## WHAT THIS TASK INVOLVES
Transcribe each entry so that nothing differs from the original.

## DATA EXTRACTS
┄┄┄┄┄┄┄┄┄┄

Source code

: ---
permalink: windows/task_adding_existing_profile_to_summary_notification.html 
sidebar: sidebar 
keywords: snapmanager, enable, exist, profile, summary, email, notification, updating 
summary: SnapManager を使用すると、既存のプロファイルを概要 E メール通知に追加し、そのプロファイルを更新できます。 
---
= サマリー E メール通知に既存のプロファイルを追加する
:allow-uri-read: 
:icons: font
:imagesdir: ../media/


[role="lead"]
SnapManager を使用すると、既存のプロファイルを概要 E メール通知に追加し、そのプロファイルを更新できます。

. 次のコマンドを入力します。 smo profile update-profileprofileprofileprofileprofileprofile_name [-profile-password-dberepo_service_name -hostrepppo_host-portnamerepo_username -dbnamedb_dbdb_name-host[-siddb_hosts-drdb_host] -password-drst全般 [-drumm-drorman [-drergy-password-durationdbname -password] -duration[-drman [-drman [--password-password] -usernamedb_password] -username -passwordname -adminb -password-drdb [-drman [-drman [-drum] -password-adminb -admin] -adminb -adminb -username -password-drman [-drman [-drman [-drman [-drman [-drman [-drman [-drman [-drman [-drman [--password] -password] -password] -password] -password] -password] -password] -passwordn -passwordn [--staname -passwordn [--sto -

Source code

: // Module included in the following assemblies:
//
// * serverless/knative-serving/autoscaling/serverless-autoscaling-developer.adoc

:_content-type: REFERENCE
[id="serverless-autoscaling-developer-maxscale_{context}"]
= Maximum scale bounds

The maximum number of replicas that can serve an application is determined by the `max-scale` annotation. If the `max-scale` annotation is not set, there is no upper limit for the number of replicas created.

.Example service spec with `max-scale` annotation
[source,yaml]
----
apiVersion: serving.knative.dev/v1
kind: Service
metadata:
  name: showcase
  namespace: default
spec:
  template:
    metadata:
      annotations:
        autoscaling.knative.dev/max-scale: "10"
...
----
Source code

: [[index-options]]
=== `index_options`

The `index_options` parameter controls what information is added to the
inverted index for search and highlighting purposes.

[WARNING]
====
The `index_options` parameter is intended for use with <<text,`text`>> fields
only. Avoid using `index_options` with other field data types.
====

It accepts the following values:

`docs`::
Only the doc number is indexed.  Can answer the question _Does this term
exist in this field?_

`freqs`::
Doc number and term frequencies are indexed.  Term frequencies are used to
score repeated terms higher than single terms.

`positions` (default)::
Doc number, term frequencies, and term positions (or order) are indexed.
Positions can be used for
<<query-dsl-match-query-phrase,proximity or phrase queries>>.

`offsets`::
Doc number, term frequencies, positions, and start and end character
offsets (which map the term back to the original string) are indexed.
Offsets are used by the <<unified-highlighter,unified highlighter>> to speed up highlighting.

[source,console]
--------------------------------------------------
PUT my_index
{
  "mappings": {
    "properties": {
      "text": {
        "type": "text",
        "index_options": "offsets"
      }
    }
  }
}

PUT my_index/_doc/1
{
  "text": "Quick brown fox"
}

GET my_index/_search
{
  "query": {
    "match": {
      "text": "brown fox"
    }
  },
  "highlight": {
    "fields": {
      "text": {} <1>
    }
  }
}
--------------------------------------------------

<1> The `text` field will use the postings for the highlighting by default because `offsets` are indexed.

┄┄┄┄┄┄┄┄┄┄

## REPLY
Source code

: ---
permalink: windows/task_adding_existing_profile_to_summary_notification.html 
sidebar: sidebar 
keywords: snapmanager, enable, exist, profile, summary, email, notification, updating 
summary: SnapManager を使用すると、既存のプロファイルを概要 E メール通知に追加し、そのプロファイルを更新できます。 
---
= サマリー E メール通知に既存のプロファイルを追加する
:allow-uri-read: 
:icons: font
:imagesdir: ../media/


[role="lead"]
SnapManager を使用すると、既存のプロファイルを概要 E メール通知に追加し、そのプロファイルを更新できます。

. 次のコマンドを入力します。 smo profile update-profileprofileprofileprofileprofileprofile_name [-profile-password-dberepo_service_name -hostrepppo_host-portnamerepo_username -dbnamedb_dbdb_name-host[-siddb_hosts-drdb_host] -password-drst全般 [-drumm-drorman [-drergy-password-durationdbname -password] -duration[-drman [-drman [--password-password] -usernamedb_password] -username -passwordname -adminb -password-drdb [-drman [-drman [-drum] -password-adminb -admin] -adminb -adminb -username -password-drman [-drman [-drman [-drman [-drman [-drman [-drman [-drman [-drman [-drman [--password] -password] -password] -password] -password] -password] -password] -passwordn -passwordn [--staname -passwordn [--sto -

Source code

: // Module included in the following assemblies:
//
// * serverless/knative-serving/autoscaling/serverless-autoscaling-developer.adoc

:_content-type: REFERENCE
[id="serverless-autoscaling-developer-maxscale_{context}"]
= Maximum scale bounds

The maximum number of replicas that can serve an application is determined by the `max-scale` annotation. If the `max-scale` annotation is not set, there is no upper limit for the number of replicas created.

.Example service spec with `max-scale` annotation
[source,yaml]
----
apiVersion: serving.knative.dev/v1
kind: Service
metadata:
  name: showcase
  namespace: default
spec:
  template:
    metadata:
      annotations:
        autoscaling.knative.dev/max-scale: "10"
...
----
Source code

: [[index-options]]
=== `index_options`

The `index_options` parameter controls what information is added to the
inverted index for search and highlighting purposes.

[WARNING]
====
The `index_options` parameter is intended for use with <<text,`text`>> fields
only. Avoid using `index_options` with other field data types.
====

It accepts the following values:

`docs`::
Only the doc number is indexed.  Can answer the question _Does this term
exist in this field?_

`freqs`::
Doc number and term frequencies are indexed.  Term frequencies are used to
score repeated terms higher than single terms.

`positions` (default)::
Doc number, term frequencies, and term positions (or order) are indexed.
Positions can be used for
<<query-dsl-match-query-phrase,proximity or phrase queries>>.

`offsets`::
Doc number, term frequencies, positions, and start and end character
offsets (which map the term back to the original string) are indexed.
Offsets are used by the <<unified-highlighter,unified highlighter>> to speed up highlighting.

[source,console]
--------------------------------------------------
PUT my_index
{
  "mappings": {
    "properties": {
      "text": {
        "type": "text",
        "index_options": "offsets"
      }
    }
  }
}

PUT my_index/_doc/1
{
  "text": "Quick brown fox"
}

GET my_index/_search
{
  "query": {
    "match": {
      "text": "brown fox"
    }
  },
  "highlight": {
    "fields": {
      "text": {} <1>
    }
  }
}
--------------------------------------------------

<1> The `text` field will use the postings for the highlighting by default because `offsets` are indexed.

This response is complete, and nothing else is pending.